■ Required work ■
Where the records below show a line containing "68: (206, 481, 0.56)", start copying; end with the line containing "77: (135, 537, 0.52)", and copy it too.

■ Materials provided ■
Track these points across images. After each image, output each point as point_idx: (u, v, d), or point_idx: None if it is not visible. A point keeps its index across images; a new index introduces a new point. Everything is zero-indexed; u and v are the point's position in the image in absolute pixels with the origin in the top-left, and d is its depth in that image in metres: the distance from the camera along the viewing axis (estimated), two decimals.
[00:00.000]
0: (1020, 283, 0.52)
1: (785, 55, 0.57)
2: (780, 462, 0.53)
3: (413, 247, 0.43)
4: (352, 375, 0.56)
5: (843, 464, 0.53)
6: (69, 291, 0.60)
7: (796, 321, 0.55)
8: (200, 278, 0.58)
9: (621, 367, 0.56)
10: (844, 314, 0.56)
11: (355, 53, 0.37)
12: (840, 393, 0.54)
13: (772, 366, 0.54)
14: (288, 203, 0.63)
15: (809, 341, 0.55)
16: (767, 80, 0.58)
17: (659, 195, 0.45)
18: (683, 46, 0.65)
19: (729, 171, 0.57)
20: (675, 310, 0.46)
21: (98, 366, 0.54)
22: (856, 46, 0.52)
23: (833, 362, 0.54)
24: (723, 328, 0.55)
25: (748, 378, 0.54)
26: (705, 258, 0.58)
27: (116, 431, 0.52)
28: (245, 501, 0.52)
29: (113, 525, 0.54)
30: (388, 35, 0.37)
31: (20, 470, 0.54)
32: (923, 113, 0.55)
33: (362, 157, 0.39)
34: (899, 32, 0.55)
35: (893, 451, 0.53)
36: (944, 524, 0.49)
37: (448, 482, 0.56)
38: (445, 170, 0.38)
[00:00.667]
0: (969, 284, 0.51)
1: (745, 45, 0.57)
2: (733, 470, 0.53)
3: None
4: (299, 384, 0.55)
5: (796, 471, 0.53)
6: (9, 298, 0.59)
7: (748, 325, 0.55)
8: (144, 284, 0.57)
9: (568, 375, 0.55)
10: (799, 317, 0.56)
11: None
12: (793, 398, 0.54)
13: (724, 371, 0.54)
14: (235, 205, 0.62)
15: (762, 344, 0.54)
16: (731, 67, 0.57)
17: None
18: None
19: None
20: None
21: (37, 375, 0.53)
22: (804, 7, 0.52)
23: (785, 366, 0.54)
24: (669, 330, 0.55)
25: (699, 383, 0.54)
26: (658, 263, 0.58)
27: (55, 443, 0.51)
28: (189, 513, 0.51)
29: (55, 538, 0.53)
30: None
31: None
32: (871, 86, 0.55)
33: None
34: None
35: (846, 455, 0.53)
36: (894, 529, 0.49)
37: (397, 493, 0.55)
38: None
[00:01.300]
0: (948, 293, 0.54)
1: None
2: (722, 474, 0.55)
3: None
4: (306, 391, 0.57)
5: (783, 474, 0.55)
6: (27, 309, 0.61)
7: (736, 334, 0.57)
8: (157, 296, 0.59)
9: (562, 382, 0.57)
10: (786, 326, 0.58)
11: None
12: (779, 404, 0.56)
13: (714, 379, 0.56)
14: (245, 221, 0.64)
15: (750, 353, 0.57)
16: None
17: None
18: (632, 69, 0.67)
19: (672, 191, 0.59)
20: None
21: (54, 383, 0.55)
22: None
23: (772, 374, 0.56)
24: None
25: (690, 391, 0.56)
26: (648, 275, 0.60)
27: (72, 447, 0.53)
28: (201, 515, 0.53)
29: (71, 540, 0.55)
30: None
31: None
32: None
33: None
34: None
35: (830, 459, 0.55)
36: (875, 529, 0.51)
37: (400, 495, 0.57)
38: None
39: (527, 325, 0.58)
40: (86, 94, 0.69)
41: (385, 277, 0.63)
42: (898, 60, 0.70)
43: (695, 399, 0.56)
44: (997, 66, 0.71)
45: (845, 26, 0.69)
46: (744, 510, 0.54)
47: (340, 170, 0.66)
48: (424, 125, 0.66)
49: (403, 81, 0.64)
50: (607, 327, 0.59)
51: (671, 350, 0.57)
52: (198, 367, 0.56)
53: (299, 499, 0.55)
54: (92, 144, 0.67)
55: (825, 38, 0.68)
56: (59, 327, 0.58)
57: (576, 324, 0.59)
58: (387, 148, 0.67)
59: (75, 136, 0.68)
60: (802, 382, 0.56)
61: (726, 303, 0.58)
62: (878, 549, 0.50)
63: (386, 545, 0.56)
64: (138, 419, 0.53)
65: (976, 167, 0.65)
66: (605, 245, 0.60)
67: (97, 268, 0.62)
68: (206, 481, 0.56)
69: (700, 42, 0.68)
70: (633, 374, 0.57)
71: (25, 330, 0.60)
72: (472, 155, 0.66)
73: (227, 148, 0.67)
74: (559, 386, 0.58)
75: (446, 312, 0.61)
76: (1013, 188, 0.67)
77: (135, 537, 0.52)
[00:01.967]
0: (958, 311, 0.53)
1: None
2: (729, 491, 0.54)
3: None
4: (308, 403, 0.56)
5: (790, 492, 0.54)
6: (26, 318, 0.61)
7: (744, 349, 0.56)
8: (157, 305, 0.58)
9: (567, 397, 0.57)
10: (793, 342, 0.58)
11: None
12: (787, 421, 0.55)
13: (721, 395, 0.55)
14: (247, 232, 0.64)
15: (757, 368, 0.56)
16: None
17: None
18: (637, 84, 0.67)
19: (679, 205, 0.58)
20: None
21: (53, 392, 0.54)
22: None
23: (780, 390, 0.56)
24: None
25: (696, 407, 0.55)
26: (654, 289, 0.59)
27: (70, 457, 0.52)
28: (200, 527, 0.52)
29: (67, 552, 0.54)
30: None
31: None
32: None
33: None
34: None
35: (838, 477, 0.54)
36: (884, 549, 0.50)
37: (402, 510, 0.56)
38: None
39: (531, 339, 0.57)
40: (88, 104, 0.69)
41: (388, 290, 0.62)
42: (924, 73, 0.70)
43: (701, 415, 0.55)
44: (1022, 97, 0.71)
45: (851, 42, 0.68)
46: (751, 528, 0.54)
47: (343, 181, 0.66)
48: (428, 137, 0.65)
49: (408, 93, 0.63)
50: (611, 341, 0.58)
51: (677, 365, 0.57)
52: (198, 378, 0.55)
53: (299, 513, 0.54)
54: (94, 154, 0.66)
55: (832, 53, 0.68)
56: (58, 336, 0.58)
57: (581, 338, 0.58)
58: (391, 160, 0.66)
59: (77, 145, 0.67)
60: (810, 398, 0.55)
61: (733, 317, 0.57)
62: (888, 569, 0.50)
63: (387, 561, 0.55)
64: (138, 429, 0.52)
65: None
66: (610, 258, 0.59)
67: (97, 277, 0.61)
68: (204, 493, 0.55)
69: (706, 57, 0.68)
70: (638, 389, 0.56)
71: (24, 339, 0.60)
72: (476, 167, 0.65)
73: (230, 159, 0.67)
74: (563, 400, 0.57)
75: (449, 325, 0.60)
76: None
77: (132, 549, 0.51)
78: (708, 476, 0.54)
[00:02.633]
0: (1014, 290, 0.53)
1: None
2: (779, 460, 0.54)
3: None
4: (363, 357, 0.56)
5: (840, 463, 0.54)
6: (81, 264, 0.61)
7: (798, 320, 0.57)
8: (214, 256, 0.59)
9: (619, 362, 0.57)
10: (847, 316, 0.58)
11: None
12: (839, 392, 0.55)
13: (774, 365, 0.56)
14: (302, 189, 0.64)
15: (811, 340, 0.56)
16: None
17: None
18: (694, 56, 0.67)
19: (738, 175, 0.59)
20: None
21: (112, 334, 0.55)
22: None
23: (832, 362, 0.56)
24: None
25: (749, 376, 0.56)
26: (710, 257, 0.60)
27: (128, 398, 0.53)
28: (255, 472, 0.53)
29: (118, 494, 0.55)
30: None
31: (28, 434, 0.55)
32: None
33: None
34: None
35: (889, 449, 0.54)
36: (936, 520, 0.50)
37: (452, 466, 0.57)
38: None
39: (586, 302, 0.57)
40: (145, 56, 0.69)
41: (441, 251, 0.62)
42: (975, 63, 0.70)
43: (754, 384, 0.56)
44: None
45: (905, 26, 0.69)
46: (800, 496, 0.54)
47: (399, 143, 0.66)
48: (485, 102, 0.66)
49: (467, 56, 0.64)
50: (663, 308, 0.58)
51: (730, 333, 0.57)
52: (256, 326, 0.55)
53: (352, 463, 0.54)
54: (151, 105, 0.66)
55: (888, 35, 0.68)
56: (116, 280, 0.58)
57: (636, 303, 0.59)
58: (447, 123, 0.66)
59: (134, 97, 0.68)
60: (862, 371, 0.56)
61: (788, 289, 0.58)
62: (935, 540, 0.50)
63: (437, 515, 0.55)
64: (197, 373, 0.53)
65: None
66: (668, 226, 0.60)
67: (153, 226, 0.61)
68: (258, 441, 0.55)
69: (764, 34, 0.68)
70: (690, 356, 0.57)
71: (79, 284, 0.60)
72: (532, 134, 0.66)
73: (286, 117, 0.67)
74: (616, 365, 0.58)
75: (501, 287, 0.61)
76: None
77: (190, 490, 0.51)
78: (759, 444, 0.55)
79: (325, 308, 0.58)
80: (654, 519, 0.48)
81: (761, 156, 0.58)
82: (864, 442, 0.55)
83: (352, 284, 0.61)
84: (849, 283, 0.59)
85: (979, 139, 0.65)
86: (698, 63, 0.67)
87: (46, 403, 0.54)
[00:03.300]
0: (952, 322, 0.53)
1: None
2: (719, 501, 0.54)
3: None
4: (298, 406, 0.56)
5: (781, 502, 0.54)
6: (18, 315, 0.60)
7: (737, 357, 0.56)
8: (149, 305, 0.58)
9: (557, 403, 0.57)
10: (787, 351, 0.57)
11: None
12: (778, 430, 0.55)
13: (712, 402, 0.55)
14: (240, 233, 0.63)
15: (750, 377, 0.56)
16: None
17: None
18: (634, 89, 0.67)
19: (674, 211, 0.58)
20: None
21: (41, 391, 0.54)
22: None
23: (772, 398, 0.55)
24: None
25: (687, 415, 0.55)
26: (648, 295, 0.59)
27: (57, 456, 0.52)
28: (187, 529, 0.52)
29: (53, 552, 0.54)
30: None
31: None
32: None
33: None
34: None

■ Answer to this task ■
68: (206, 481, 0.56)
69: (700, 42, 0.68)
70: (633, 374, 0.57)
71: (25, 330, 0.60)
72: (472, 155, 0.66)
73: (227, 148, 0.67)
74: (559, 386, 0.58)
75: (446, 312, 0.61)
76: (1013, 188, 0.67)
77: (135, 537, 0.52)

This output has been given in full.